Muslime müssen sich beweisen

Ein kontroverser Punkt ist die Aussage, dass „Muslime, die unsere Werte teilen, zu Deutschland gehören“. Dies scheint implizit zu unterstellen, dass Muslime im Gegensatz zu anderen religiösen Gruppen ihre Zugehörigkeit zur deutschen Gesellschaft ständig unter Beweis stellen müssen. Im Gegensatz dazu wird etwa jüdisches Leben in Deutschland explizit als Teil der deutschen Gesellschaft anerkannt, ohne dass die Wertefrage erhoben wird. Diese Unterscheidung hat sofort Kritik hervorgerufen, da sie eine Form von Doppelmoral suggeriert, die Muslime unter Generalverdacht stellt.

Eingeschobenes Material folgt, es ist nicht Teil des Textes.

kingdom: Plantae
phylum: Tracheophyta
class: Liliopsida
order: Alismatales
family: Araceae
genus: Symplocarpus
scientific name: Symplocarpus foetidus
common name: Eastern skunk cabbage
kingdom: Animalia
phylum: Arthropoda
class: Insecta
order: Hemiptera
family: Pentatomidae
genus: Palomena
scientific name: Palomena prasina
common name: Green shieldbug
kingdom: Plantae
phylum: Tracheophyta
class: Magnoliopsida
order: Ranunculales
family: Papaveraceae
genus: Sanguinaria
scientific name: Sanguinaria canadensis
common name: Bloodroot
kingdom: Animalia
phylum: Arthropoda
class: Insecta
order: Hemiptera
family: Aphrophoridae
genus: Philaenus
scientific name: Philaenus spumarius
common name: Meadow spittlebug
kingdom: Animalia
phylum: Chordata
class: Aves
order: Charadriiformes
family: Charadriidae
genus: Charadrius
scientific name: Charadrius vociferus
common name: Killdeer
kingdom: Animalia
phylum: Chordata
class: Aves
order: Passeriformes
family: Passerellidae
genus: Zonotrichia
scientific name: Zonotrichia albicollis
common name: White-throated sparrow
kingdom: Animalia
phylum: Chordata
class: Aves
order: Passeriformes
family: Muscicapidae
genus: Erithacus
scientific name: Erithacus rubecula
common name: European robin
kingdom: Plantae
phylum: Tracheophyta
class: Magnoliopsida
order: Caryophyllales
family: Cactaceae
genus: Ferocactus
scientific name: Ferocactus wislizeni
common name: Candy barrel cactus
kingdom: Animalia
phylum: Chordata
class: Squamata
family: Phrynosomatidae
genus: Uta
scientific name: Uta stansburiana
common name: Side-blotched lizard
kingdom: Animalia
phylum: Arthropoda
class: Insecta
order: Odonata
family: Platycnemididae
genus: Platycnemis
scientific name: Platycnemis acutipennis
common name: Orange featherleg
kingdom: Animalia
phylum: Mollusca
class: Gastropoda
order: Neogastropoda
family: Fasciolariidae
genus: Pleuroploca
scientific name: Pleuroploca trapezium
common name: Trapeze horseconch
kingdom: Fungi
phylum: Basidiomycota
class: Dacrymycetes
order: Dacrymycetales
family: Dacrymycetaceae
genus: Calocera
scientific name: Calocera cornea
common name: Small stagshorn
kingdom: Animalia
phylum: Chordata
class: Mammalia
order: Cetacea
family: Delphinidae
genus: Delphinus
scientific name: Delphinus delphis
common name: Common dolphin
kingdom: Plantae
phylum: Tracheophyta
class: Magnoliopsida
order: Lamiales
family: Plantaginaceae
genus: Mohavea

Versuch, rechte Wähler zurückzugewinnen?

Diese Rhetorik, die stark an die der AfD erinnert, lässt vermuten, dass die CDU versucht, Wähler am rechten Rand anzusprechen. Schon seit geraumer Zeit gibt es Bemühungen innerhalb der Partei, konservative Wähler durch eine striktere Haltung in Fragen der Migration und Integration zurückzugewinnen. Viele Beobachter sehen dies als Versuch der CDU, sich mit der AfD auf einem ähnlichen Terrain zu bewegen, insbesondere in den Bereichen nationale Identität und gesellschaftliche Werte.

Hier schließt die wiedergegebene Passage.